Together, the two Academy Award-winning filmmakers hope to achieve something that eluded Belgian artist and writer Herge with his Tintin books: a place for his hero in North America.
“The Adventures of Tintin,” directed by Spielberg and produced by Jackson, already is a global blockbuster, approaching $250 million at the worldwide box office as it opened in U.S. theaters Wednesday, two months after it began rolling out to theaters overseas.
It’s a reverse of egocentric Hollywood’s old pattern, where a film such as Spielberg’s “Jaws” would run its course domestically and trickle out to the rest of the world months later. Today, most big franchise flicks open nearly everywhere around the same time, but “Tintin” was that rare one that needed the goodwill of huge foreign audiences to sell U.S. crowds on a hero about whom, like Spielberg, most of them had never heard.
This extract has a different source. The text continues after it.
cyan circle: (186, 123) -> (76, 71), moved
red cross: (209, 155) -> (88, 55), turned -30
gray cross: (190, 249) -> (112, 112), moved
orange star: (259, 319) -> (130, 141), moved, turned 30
“This is an international title,” Spielberg said in an interview alongside Jackson at last summer’s Comic-Con fan convention, where they showed off footage of “The Adventures of Tintin.” “It was written and embraced by children of all ages in 55 languages, all over the world except in North America, and that is what motivated us to debut and give a full two months of ‘Tintin’ to the world that created and embraced him.”
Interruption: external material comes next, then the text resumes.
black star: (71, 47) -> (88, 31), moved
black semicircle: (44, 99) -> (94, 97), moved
So who’s Tintin? He’s an intrepid young reporter with an odd tuft of ginger hair who barrels and burrows into a story until he becomes the story, traveling the world in pursuit of crooks, treasure, mysteries and a grand good time.
Tintin’s accompanied by his resourceful dog Snowy, and in most of the comic-book tales of Herge, the pen name of Georges Remi, by boozy seaman Captain Haddock.
The stories span decades, from the character’s creation in the late 1920s until 1983, when Herge died leaving behind his unfinished 24th Tintin book.
“The Adventures of Tintin” combines elements from three books — “The Secret of the Unicorn,” “The Crab with the Golden Claws” and “Red Rackham’s Treasure.” The story sends Tintin (Jamie Bell) and Haddock (Andy Serkis) on a race against villainous Sakharine (Daniel Craig) to find lost pirate booty.
The books have been a beloved part of the initiation into reading for millions of children, among them New Zealander Jackson, 49, who recalled poring over Herge’s colorful comic panels before he could understand the words.
“You grow up looking at Tintin — in my case, being an only child — he was like the brother that I wished I had,” Jackson said. “The older brother that went on these adventures, dangerous adventures and exciting. And then as I grew older, Tintin stayed the same age, and I sort of became older than him. And you start to appreciate the satire and the world in which Herge lived in. The decades of incredible social upheaval in Europe. ...
“There are layers in there that I find so fascinating now as an adult. Plus, you see the influences Herge was under, not just in the place and time that he lived, but also Hollywood films. He clearly had a love of Hollywood adventure films, probably from those early ‘30s and ‘40s days, because a lot of that feeling is in Tintin. Plus a love of silent comedy. Buster Keaton, Charlie Chaplin, they’re all in there. ... We’ve tried to sort of layer all of that into the film.”